Vu les machines de l'époque, comparé à la borne, on pouvait légitimement se faire du souci pour ce qui est de la conversion. Heureusement, les programmeurs semblent avoir pris l'essentiel du jeu, pour le transposer sur la machine dédiée avec les limitations qui lui étaient propres ; en revanche, sur certaines, on se retrouve avec un jeu peut-être intéressant mais sans vraiment de rapport avec l'original (je pense à la version Atari 2600). N'ayant pas pratiqué toutes les conversions, je ne peux hélas pas vous dire quels ont été les compromis au niveau des stages ou des ennemis. Je sais que la version 2600 propose deux stages (d'abord sur la planète entre les pylônes, ensuite dans l'espace avec les soucoupes puis le vaisseau amiral), et que la version Coleco n'en offre que 6 en tout (il manque notamment celui des pylônes... dommage !)

Version Atari 2600.
Version MSX.
Version Atari 5200/400/800/XL/XE.
Version Ti99-4/A.
Version Apple II.
Version Spectrum.
Version C64.
Version ColecoVision.

J'aimerais cela dit revenir sur une conversion particulière de Buck Rogers. J'ai beaucoup joué à la version Adam de ce jeu, appelée Super Buck Rogers : Planet of Zoom. Disponible sur cassette haute vitesse livrée avec l'Adam, elle consiste en une version très améliorée de la version Coleco. Ainsi, au niveau des sprites, on retrouve les tripodes ennemis et les autres vaisseaux, absents de la version Coleco, et surtout on a plusieurs vagues d'ennemis différents avec des trajectoires qui leur sont propres (on n'a pas sans arrêt les mêmes soucoupes qui répètent les mêmes mouvements) ; de plus, le vaisseau amiral ennemi est bien plus travaillé que la version console.
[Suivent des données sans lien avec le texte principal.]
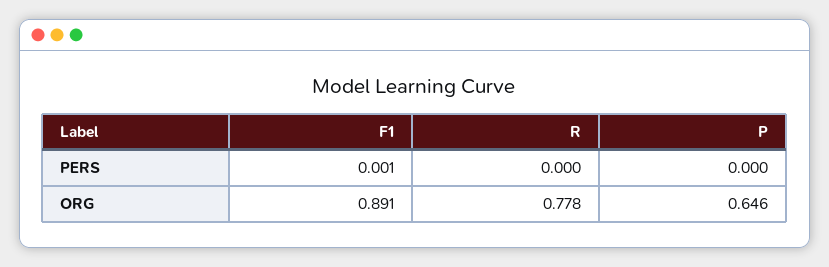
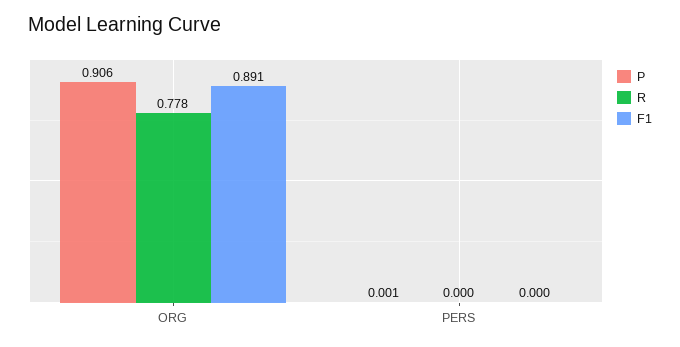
  {
    "F1": {
-     "PERS": 0.001,
+     "PERS": 0,
      "ORG": 0.891
    },
    "R": {
      "PERS": 0,
      "ORG": 0.778
    },
    "P": {
-     "PERS": 0,
+     "PERS": 0.001,
-     "ORG": 0.646
+     "ORG": 0.906
    }
  }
Le vaisseau-mère : sur Coleco à gauche, sur Adam à droite.
Comparez les infos de l'interface qui sont fort différentes.

Autre différence qui joue en faveur de la version Adam, un des deux boutons de la manette permet d'accélérer lorsqu'on le laisse appuyé ; en le relâchant on ralentit, ce qui n'est pas possible sur Coleco ; d'ailleurs, regardez les captures écran et vous constaterez que les infos de jeu (score, temps restant, stage, etc...) sont bien différentes ! Côté stages, la version Adam en posséde neuf, il y en a même un supplémentaire à la version arcade !

La version Adam : les écrans spécifiques.
Les deux écrans du bas sont des stages supplémentaires à la version arcade !

En fait, il y en a même deux : quand on a détruit le vaisseau amiral, on se retrouve pendant un petit moment dans un un tunnel de couleurs, qu'on traverse en détruisant de nombreux vaisseaux aux formes étranges... Tout au bout, deux énormes pinces attrapent le vaisseau, lui envoient de l'énergie, et il change de couleur. Un message félicite le joueur... le temps que la cassette se replace au premier niveau !

Mais, cerise sur le gâteau, on peut entrer son score, qui est sauvegardé sur la cassette, et imprimable s'il vous plaît !

La saisie de son nom et l'écran des high scores.

J'étais à l'époque à Cannes quand j'ai acheté mon Adam... Retrouver ce jeu, et du coup les souvenirs du "Jean Bart" de Clermont-Ferrand, a été fort agréable, vous pouvez me croire. Et le moins que l'on puisse dire, c'est que la version Adam était exceptionnelle. On en avait pour son argent ; j'aurais certainement été déçu si j'avais possédé la version Coleco.

 

Le mot de la fin

Buck Rogers a-t-il été le premier jeu de tir en 3D ? Je crois bien que c'est le cas, encore que les vrais effets en relief sont la palme de Subroc-3D (avec son périscope et sa vraie 3D). On pourrait citer Battlezone, Tempest, Red Baron où les ennemis changent de taille en fonction de leur éloignement, mais ces jeux vectoriels peuvent-ils être considérés comme des shoot'em up ?

Donc, je maintiens que Buck Rogers est le premier shoot en 3D : rien que pour ça il mérite sa place sur le site de GrosPixels. Mais comme je le disais au début de l'article, je ne suis pas objectif, et je trouve que ce jeu propose un challenge qu'on n'avait jamais vu à l'époque, qui valait bien les shoot'em up concurrents, et que sa débauche d'effets visuels lui donnait une aura quasi mystique (comparez avec Scramble, Defender, Galaxian, ... vous comprendrez ce que je veux dire). Il m'a séduit au premier regard, et il fait partie des jeux auxquels j'ai le plus joué quand j'étais gamin. J'espère que vous tenterez de faire une partie ou deux grâce à MAME pour vous faire votre propre opinion.